29 Ağustos 2012 Çarşamba

dün akşam bir konsere gittim


1992’nin sonlarında çıkan Yine Sensiz albümüyle tanıştım Tarkan’la. Yalova’da Donanma adlı bir mekanda verdiği ilk konserini en önde izledim. Evde ona yazdığım mektubu ve kalpli kağıtları sahnede eline tutuştururken ilk kez bir şarkıcı için gözyaşı döktüm. Çok heyecanlandım; hayatım boyunca gördüğüm en yakışıklı adam karşımda yırtık kotu, beyaz tişörtü ve siyah ceketiyle ilk albümünü söylüyordu ve ben sadece -iki basamaklı yaşıma bir kalada- 9 yaşındaydım.

Aradan 20 sene geçti ve dün akşam Tarkan’la ikinci kez karşılaştım; aynı heyecan ve aynı yakışıklı adam… Tarkan’ın Türk pop müziğindeki ve onunla tanışmamın 20. yılını dün akşam Harbiye Açıkhava Tiyatrosu’nda yaklaşık 6000 kişiyle kutladık.

Öncelikle itiraf edeyim, konserin ikinci bölümünde tam da Kuzu Kuzu başlamış ve Mehmet Ali Erbil bile göbek atmak için ayağa kalkmışken alanda tek oturan bendim. Oturdum düşündüm biraz geçen 20 yılı, Tarkan’ı… Hani oğlum olsa bu kadar gurur duyardım.

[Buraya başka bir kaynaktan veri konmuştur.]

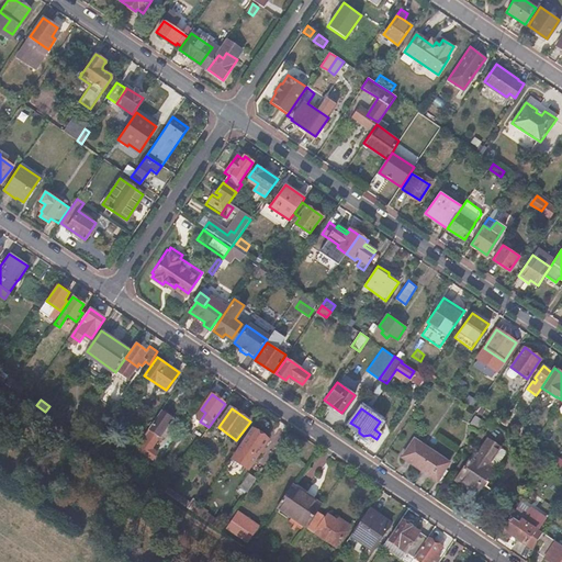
[(198,420),(200,422),(205,413),(201,409),(197,416),(198,420)]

Benim 9 yaşımdaki hallerim, dün akşam 30 yaşındaki bir kadında, 50 yaşındaki bir adamda, 3 yaşındaki bir çocukta, her yaşta vücut bulmuştu. Sabit durduğunda kopan alkış kıyamet, bir adım atsa ikiye, üçe, beşe, ona katlıyordu.

Neler mi oldu? Öncelikle kimseler kusura bakmasın çok güzel fotoğraflar çektim. Konser iki buçuk saat sürdü. Aşk Gitti Bizden ile açılış yapıldı ve hemen akabinde –ki bence 2012’nin de en iyi yerli klibi olan- Acımayacak söylendi. 10 dakikalık bir ara verildi, arada izleyicilerden 60 yaşlarında bir kadın bayıldı (gerçekten bayıldı). Umarım durumu iyidir şimdi, acil şifalar. Playlist beni mutlu etmedi. Benim dışımda herkes “Tarkan’ın saçının telini göreyim yeter” diye gelmiştir -ki kesinlikle haklılar- ama ben Kış Güneşi dinlemek isterdim, Dön Bebeğim, Biz Nereye, Her Nerdeysen, Şeytan Azapta, Sarıl Bana, Selam Ver hatta araya sıkıştırılmış, sadece nakaratı bile olsa Kıl Oldum bekledim. Sen Tarkan’sın, büyük düşünmen lazım ama değil mi? Sen Tarkan’san, benim de senden bu şarkıları bekleyeme hakkım var. Bazı şarkılarda playback olduğu çok hissedildi. Danslarına, duruşuna, üstüne başına, kaşına gözüne diyecek bir lafım yok zaten. Bu arada ‘oturacak yer yoktu’ diyenlere inanmayın; neredeyse tüm sandalyeler boştu, çünkü herkes dans ediyordu!

Tarkan büyüklüğünü kanıtladı. Sabahtan beri bir sürü Tarkan şarkısı dinliyorum, geçen 20 yılımı anıyorum. Doğru adamlarla, doğru işler yapıp bir de kusursuz pazarlanırsam belki ben de bir 20 yıl sonra Tarkan olabilirim. Ya da gerek yok, Tarkan hepimize yeter. Çok yaşasın.

Dün akşam bir konsere gittim ve blog yazılarıma devam etme kararı aldım. Dün akşam bir konsere gittim ve akabinde 20 yıl öncesine gittim. Dün akşam bir konsere gittim ve gurur duydum. Dün akşam bir konsere gittim ve olanlar oldu.